When I tell people Jorge has been in prison for 20 years, I get the looks.  The are you out of your mind look, or you poor naive fool look, or the sure he's a Christian in prison but he will go back to his criminal ways as soon as he is free.  I am utterly confident that they are all wrong. Statistically he will be going against the odds but Jorge has something going for him the oddsmakers don't figure on.  The love of Jesus Christ burning in his heart.

Jorge isn't the 1st or only one in his family to have fallen to the temptation of fast money selling drugs.  He had 2 brothers who also did time and came out and changed their lives around.  His one brother now teaches English in Bogata.  His second brother got out, snuck back in the US and was working as a JC Penny manager.  True he was illegal, but half the population is nowadays.  He made a big mistake, he went to visit a friend who was incarcerated.  Now I ask, why would he ever go back to a prison after he'd been in one?  He did, he was recognized and ratted on and ended up not going home the day of the visit.  He actually ended up in McRae while Jorge was there.  He got to leave a lot earlier, but seeing his brother those few months was a real blessing to Jorge.  His brother is now in Colombia a successful tomato farmer.

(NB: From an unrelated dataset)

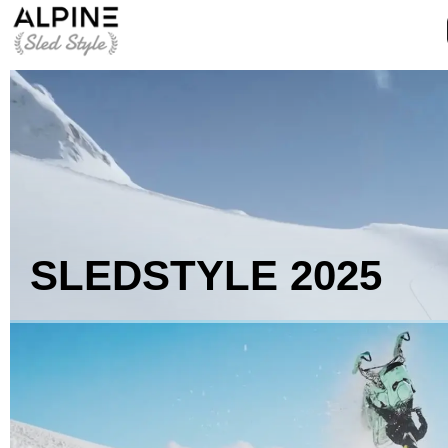
SLEDSTYLE
2025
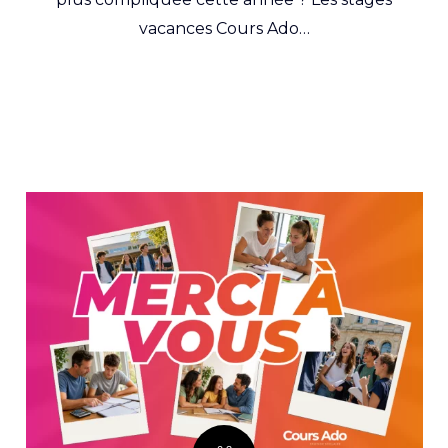
vacances Cours Ado…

 I know God has great plans for Jorge to witness to his country.  I think a person can be reformed without Jesus Christ.  However, when one is reformed by the love of Jesus Christ no one can take that away.  That reformation is what moves mountains, changes hearts and changes the world.  

JorgeLibre2012!

On April 15th Jorge was officially free.  Unfortunately he didn't get to walk through the prison gates and into my open arms.  Instead he was handcuffed, taken to "the hole" solitary confinement, and left for a few days till he was transported to Ft Stewart Detention Center in Ga.  There he got the disappointing news he wasn't going to be deported the last monday of April and would have to wait another month to be transported out the last Monday of May.  My first call from him after that transfer broke my heart.  On the 15th we talked before he was placed in confinement and he was soooo upbeat and happy and talking about being free and his heart was so full of joy.  "It's over," he kept saying over and over on the 15th.  On the 19th, he felt as if he'd just started a whole new sentence.  The disappointment in his heart, tore at me.   I had cried for days around the 15th full of anger and grief that he wasn't being released to spend his birthday a free man.  On the 19th, he was feeling my previous feelings and it was my turn to be encouraging and lift his spirit.  I was so grateful to be able to be there for him when he needed lifted up.  I immediately mailed him cards and letters sprayed with perfume to help get him through the next few weeks.

It's almost 2 weeks passed since that disappointed phone call.  Every day brings Jorge closer and closer to his flight home to Cali Colombia and I follow him.  A few short weeks till I wrap my arms around him and kiss him and hold him and no one can ever come between us again.  A few short weeks to begin our great adventure together.  In prison Jorge shared his heart and his love of Christ and made an amazing impact on many lives.  Once he is free, look out Devil!  Jorge is going to be a force to reckon with, and the impact he will make on the hearts and lives of his fellow Colombians spreading Christ love and message.  I am so excited to be a part of this great new adventure!  Thank you Jesus for giving me such an amazing husband and opportunity to see you move in the world.